Thermodynamic Property Relations for Single Phase Systems
Apart from internal energy and enthalpy, two other ones that are particularly useful in depiction of thermodynamic equilibrium are Helmholtz free energy (A) and Gibbs free energy (G). We defer expanding upon the concept of these two types of energies to chapter 6; however, we state their definition at this point as they are instrumental in the development of property correlations for real fluids.
• Specific Helmholtz free energy: A = U − TS ...(5.1)
• Specific Gibbs free energy: G = H − TS ...(5.2)

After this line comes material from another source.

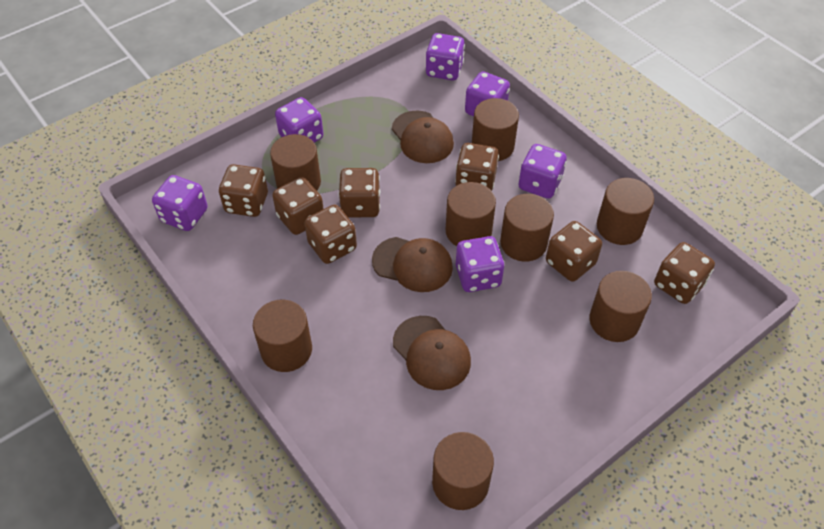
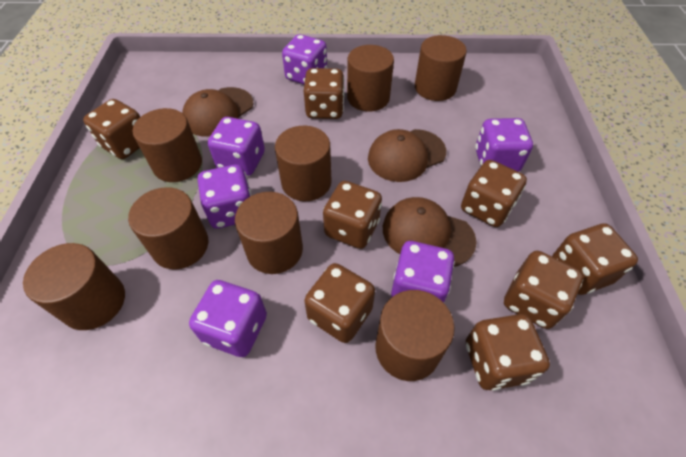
brown dice: [219,164,268,217] [272,177,324,235] [304,205,357,264] [339,168,380,218] [455,143,499,191] [546,221,602,282] [654,242,715,304] = 7 -> [83,99,140,159] [304,68,344,119] [304,263,375,343] [323,181,382,249] [461,160,527,227] [466,314,550,391] [504,251,583,329] [552,223,638,295] = 8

For a reversible process in a closed system the first law gives:
dU = dQ + dW
dU = TdS − PdV . ...(5.3)
Using H = U + PV and taking a total differential of both sides:
dH = dU + PdV+ VdP ...(5.4)
Putting eqn. 5.3 in 5.4 we get:
dH = TdS + VdP ...(5.5)
In the same manner as above one may easily show that the following two relations obtain:
dA = −SdT − PdV ...(5.6)
dG = VdP − SdT ...(5.7)
Equations 5.3 to 5.7 comprise the fundamental energy relations for thermodynamic systems where there is a single phase with constant composition. In principle, they may be integrated to compute the energy changes for a system transiting from one equilibrium state to another.